General Hayden neglected to note that the White House had been warned of imminent attacks within the United States by terrorists flying commercial planes and had access to the identities of at least two of the suicide pilots before the 9/11 attack. Nothing prevented the government from getting that information the last time around, but as we know from recent criticisms by the FBI of the leads provided by NSA, the number of spurious, time-wasting leads generated by electronic surveillance is actually lowering the chances we'll recognize and act on significant information before another attack.

As sources told the New York Times last week, "virtually all [of the leads generatged by the NSA] led to dead ends or innocent Americans," which contradicts General Hayden's assertion that only al Qaeda-related calls are monitored.

Yet, the government claims it is harder than ever to keep tabs on threats because of electronic communications technologies that it needs special access to eavesdrop on. We always hear this in the context of "you can trust your government not to abuse this power." 

This is, as I explained the other day, the traditional claim of law enforcement when it senses an opportunity to expand its access to private life. Law enforcement is hard to do, because that modest inconvenience of getting a warrant protects ordinary people from government abuses far more often than it protects them from terrorist attacks.

What the White House refuses to admit is that, by respecting the law and our tradition of strong civil liberties the task of catching bad guys actually gets easier because it forces police and intelligence agencies to act judiciously and to shepherd their time and resources better.
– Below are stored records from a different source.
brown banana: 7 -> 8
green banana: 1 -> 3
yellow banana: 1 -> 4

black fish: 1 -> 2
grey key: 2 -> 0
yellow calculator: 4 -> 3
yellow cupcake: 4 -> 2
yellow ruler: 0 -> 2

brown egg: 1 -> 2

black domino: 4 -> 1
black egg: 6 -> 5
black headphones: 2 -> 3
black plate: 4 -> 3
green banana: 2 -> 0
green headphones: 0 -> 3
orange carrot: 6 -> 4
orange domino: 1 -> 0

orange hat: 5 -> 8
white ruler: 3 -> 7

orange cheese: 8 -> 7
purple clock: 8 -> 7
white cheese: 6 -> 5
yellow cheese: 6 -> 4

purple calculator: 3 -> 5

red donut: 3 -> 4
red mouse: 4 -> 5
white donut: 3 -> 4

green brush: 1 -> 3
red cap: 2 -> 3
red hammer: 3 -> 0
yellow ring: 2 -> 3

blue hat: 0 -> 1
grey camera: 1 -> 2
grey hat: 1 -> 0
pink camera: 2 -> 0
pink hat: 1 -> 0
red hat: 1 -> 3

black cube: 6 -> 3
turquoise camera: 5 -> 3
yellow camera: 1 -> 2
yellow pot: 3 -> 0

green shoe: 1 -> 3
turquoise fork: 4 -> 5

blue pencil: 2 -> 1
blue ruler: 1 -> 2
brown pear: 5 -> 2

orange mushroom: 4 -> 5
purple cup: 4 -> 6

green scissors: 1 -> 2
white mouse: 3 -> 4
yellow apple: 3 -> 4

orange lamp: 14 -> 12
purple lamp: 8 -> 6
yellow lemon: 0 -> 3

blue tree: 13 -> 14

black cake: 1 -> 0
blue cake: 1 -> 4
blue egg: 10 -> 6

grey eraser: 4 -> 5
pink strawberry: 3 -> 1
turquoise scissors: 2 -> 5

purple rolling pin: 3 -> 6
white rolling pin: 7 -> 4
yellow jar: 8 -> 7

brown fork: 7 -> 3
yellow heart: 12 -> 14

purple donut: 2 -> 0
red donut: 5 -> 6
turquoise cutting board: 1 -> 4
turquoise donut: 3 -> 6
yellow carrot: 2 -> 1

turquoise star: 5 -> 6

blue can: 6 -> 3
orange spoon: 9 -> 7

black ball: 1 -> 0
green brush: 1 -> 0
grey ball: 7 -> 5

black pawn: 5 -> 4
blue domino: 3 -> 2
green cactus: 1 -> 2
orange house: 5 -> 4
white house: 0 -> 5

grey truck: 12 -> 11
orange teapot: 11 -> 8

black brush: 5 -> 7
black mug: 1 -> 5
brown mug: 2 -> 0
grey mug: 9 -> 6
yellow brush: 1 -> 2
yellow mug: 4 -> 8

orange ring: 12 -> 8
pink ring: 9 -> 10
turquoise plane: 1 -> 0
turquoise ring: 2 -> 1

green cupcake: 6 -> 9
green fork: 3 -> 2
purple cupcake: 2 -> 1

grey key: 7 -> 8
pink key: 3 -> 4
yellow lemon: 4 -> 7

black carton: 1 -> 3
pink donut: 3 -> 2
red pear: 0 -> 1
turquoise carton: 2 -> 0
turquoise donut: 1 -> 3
The warrantless monitoring of telecommunications is killing our intelligence efforts, just like a company that gets too much IT budget and then drowns employees in meaningless data. Simple data hygeine would help more than wiretaps that the President today said is monitored by "all kinds of lawyers [who] review the process."

So, now that General Hayden has acknowledged there are "intrusion[s] into privacy," the question is how much are justified by the "new circumstances" of the post-9/11 world? It's clear that even when we had information about the 9/11 terrorists, not much happened. It seems to me that retooling law enforcement's expectations of itself would be far more effective than demolishing the civil liberties that make America great.